The benefits of having a donor recognition society specifically for planned gift donors are clear: They help cement relationships with donors, allow an organization to properly thank donors through special events or listings in donor publications, provide a memento symbolic to the organization or institution, and facilitate continued contact with donors who may be reaching the age at which their current giving may be decreasing or lapsing entirely.
While most agree that appropriate recognition of planned gift donors is critical, there is some disparity when it comes to the specifics of membership in such societies. Who should be included? Should there be a minimum gift amount for membership? Should the donor have to provide the organization with copies of wills, trusts, or other documents to prove the gift has been arranged? How tangible should the benefits be?
Inclusive vs. exclusive
Recognizing donors for their planned gifts with a special, separate giving society is an effective way to keep in touch with planned gift/bequest donors. Such societies also help an organization discover those who may have never told you about existing planned gift provisions, and also aid in the retention of those provisions.

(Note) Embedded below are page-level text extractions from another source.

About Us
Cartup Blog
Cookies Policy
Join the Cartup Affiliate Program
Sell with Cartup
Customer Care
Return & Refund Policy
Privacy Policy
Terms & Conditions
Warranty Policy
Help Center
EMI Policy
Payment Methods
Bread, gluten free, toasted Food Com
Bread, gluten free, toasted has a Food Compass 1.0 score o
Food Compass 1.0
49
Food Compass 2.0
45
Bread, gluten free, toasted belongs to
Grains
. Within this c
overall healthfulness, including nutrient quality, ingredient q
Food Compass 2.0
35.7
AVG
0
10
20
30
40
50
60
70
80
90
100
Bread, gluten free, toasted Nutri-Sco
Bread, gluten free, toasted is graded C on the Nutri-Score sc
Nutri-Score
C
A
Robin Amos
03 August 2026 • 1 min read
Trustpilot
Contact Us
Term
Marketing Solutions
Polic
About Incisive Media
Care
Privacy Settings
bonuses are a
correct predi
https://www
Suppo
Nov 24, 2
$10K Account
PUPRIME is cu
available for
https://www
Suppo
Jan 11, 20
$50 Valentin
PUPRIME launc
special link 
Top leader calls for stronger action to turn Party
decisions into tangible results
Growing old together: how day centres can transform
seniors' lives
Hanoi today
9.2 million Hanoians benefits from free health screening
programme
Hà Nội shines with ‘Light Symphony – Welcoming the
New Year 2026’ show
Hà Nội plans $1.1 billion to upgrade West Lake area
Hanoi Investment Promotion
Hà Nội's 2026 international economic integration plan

Once you have discovered that someone has created a planned gift or bequest to benefit your organization, what is the next step? Are they automatically admitted to the planned gift recognition society?
The guidelines for admission into a planned gift recognition society can be simple—make the group as inclusive and easy to join as possible. If a donor let’s you know that she has left a gift to your organization in her will, estate plans, or through another gift planning arrangement, then she should be invited to join your recognition society with no more questions asked.
“You want to encourage people to let you know about their planned gifts,” says The Sharpe Group’s Barlow Mann, “not discourage them with various restrictions. Once they have joined, you may discover additional information about the gift in the future.”
Some organizations require “proof ” of a planned gift intention, such as a copy of the page of the will or trust that includes details about a donor’s gift. Some programs decide that this practice may not be the wisest way to proceed with a donor who has made a long-term, often revocable, charitable commitment.
“I was speaking with a development executive who had received a broad-based communication on the subject of charitable estate dispositions from a university she attended,” says Robert Sharpe, president of The Sharpe Group. “She has named the institution to receive her life insurance proceeds in the event of her death. She notified the institution of this fact and in response was asked to produce ‘proof’ that she had made this commitment so she could be included in the institution’s estate recognition society.
“The development executive/donor was quite perturbed and shared the fact that she was considering changing her plans. She noted that even if she sent ‘proof,’ she could always change the beneficiary at any time following the notification,” Sharpe says.
Since most bequests and other planned gift commitments are revocable, there is little to gain in asking for “proof” of a planned gift, but there is much to lose—both the relationship with committed donors and their future gifts (and any current gifts they may have made along the way). Such a policy may be seen as “forward” or even intrusive in some cases.
Other policies may be more proper in the context of a capital campaign or other special development efforts where recognition is being given for the gift and/or the institution will rely on the commitment when planning for future spending.
Other institutions favor setting a minimum dollar amount on gifts in order to be included in such societies. “When organizations promote a dollar amount minimum for joining a planned gift society, this could cause problems in a number of ways,” says Mann. “First, donors who initially may have been considering a larger gift may reduce their amount simply to meet the minimum requirement for society membership. Second, many of the largest bequests to nonprofits are in the form of residuary bequests that are satisfied only after fulfilling specific bequests to others. In those cases it is difficult, if not impossible, for a donor to know the amount of the bequest that will eventually be received. For that reason, it is important that planned gift recognition societies not inadvertently discourage such gifts by requiring the disclosure of a specific amount.”
Trust your donors
When someone tells you that they have included you in their will or other long-range plans, think about what this means. A high level of donative intent—and trust—is required to make a decision of this magnitude. Usually only a small percentage of those who have acted will let you know. Many prefer privacy, others may want to change their plans later, and some do not want you to count gifts that may or may not be a sure thing depending upon the circumstances.
Just as the donor’s gift shows their trust in an organization, gift development professionals must extend the same, or more, trust to the donor. That is why many programs take the position that when a donor lets you know that they have included your organization in their will or other planned giving vehicle, this should be enough to trigger an invitation to join your recognition society.